LA DEVINETTE DU PETIT PAUVRE
Eloi Leclerc raconte l’un des plus célèbres – et déconcertants ! fioretti franciscains
« Le Petit Pauvre rentrait de Pérouse à Assise, un soir d’hiver. Chemin faisant, il interroge son compagnon, Frère Léon :
– Sais-tu, Frère Léon, ce qu’est la joie parfaite ?
– C’est sans doute la joie de parvenir à un haut degré de sainteté et d’en donner l’exemple, répond Léon.
– Pas du tout. Là n’est pas la joie parfaite.

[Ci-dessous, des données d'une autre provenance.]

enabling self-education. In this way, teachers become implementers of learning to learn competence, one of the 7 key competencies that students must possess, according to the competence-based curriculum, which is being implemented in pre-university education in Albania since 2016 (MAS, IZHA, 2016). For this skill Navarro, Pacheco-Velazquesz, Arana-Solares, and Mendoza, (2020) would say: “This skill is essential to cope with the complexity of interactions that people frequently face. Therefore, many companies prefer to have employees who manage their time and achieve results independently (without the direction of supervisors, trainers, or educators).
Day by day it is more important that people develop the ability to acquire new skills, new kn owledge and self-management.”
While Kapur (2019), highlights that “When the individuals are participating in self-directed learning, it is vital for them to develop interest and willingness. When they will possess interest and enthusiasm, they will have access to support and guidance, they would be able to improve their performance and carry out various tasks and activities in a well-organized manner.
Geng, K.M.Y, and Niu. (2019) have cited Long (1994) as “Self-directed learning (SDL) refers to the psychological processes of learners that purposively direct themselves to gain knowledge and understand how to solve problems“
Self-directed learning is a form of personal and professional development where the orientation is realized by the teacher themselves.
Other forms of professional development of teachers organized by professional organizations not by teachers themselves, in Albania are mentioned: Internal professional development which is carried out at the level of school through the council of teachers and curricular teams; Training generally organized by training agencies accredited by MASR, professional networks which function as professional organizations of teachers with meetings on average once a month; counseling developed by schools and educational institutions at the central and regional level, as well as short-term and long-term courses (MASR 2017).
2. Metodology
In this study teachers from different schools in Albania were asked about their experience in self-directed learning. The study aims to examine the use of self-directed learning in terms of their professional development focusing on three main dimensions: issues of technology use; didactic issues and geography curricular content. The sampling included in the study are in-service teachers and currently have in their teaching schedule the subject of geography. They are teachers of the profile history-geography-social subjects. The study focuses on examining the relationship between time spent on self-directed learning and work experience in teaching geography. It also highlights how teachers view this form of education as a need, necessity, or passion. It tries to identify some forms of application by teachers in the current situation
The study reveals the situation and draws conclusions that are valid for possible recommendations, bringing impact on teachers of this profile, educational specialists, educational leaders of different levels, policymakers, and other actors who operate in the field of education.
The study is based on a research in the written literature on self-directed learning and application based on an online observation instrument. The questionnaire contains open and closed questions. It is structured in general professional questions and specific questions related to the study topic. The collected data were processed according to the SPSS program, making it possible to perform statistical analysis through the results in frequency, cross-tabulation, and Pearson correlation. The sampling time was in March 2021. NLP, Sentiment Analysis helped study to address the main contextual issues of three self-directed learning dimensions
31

– Ce serait peut-être d’opérer des conversions par centaines ?
– Non plus, dit François. Là n’est pas la joie parfaite.
– Peut-être est-ce de connaître les Ecritures à fond, d’avoir le don des langues ou des miracles ou de la prophétie ?
– Encore moins, s’exclame François. En tout cela n’est pas la joie parfaite. Quand bien même, nous posséderions toutes les sciences et que nous parlerions toutes les langues, quand bien même nous serions capables de ressusciter les morts, nous ne connaîtrions pas pour autant la joie parfaite.

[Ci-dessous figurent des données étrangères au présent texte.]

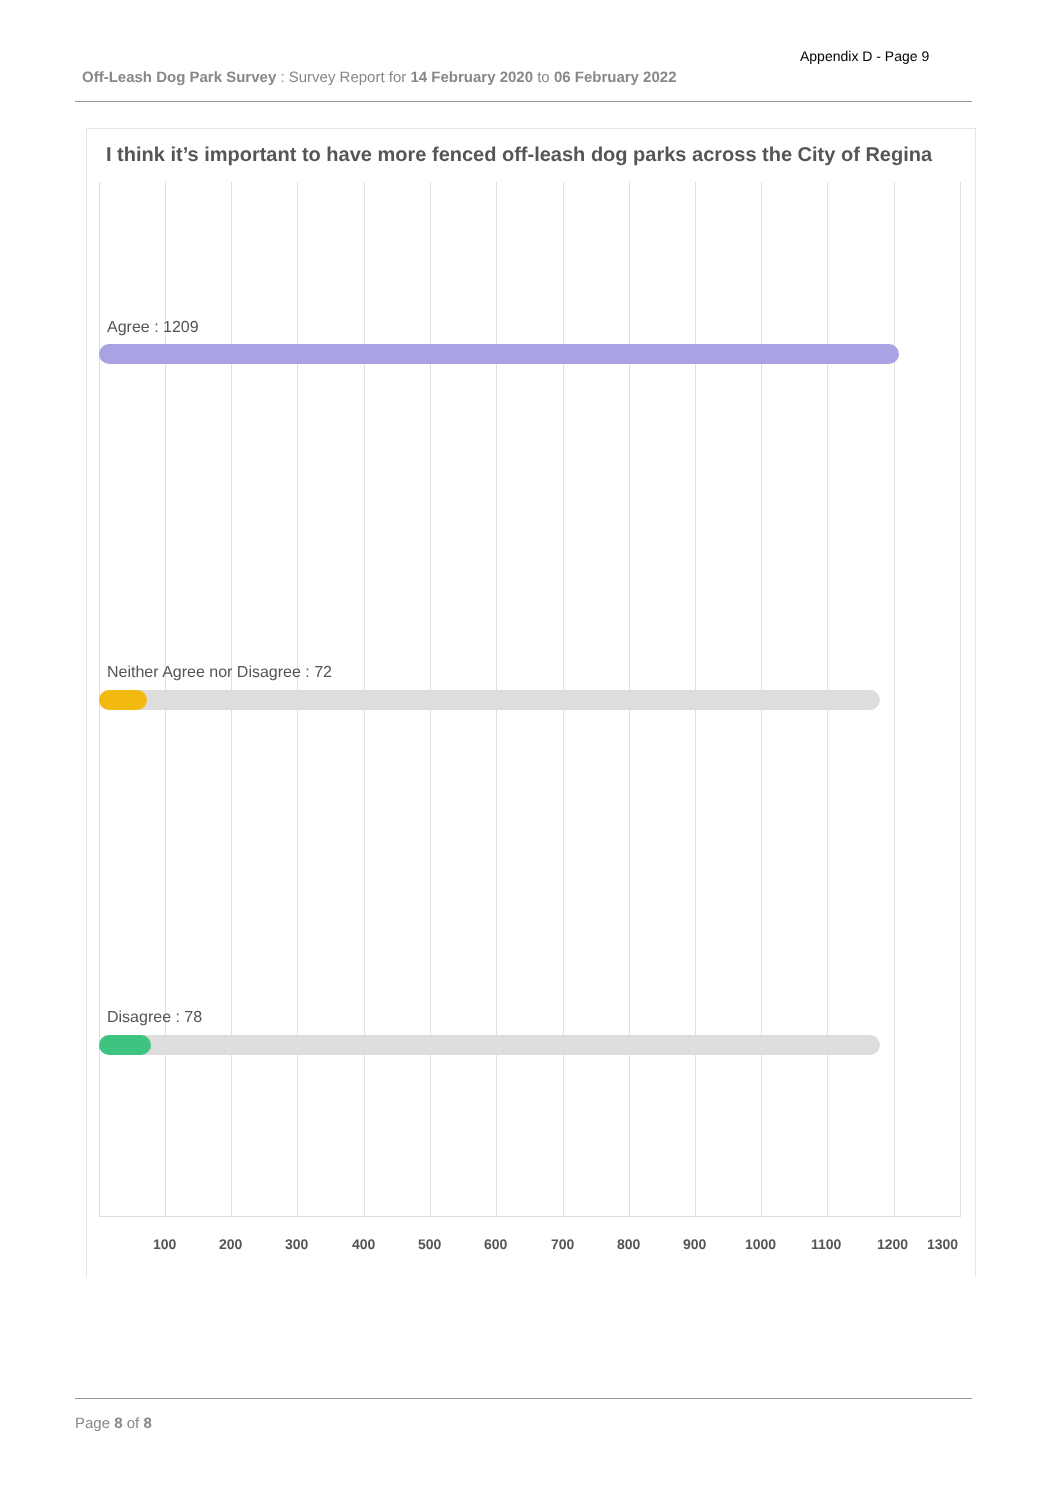Appendix D - Page 9
Off-Leash Dog Park Survey : Survey Report for 14 February 2020 to 06 February 2022
I think it’s important to have more fenced off-leash dog parks across the City of Regina
Agree : 1209
Neither Agree nor Disagree : 72
Disagree : 78
100 200 300 400 500 600 700 800 900 1000 1100 1200 1300
Page 8 of 8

– Eh bien ! dis-moi, je t’en prie, ce qu’est la joie parfaite.
– Ecoute, Frère Léon. Nous arriverons bientôt au couvent de Sainte-Marie-des-Anges, tout trempés et transis de froid, sans avoir mangé de toute la journée. Nous frappons à la porte. Le Frère portier nous crie de l’intérieur : Qui êtes-vous ? Nous lui répondons : « Nous sommes deux de vos frères ». Alors il se met à crier de plus belle : « Ce n’est pas vrai. Vous êtes des vauriens et des voleurs. Il n’y a pas de place ici pour vous. Allez-vous-en ! » Et refusant de nous ouvrir, il nous plante là, dans la pluie glaciale et la nuit. Et comme nous insistons et le supplions, voici qu’il sort, armé d’un gourdin, se jette sur nous, nous roule dans la boue et la neige, et nous frappe de tous les noeuds de son bâton.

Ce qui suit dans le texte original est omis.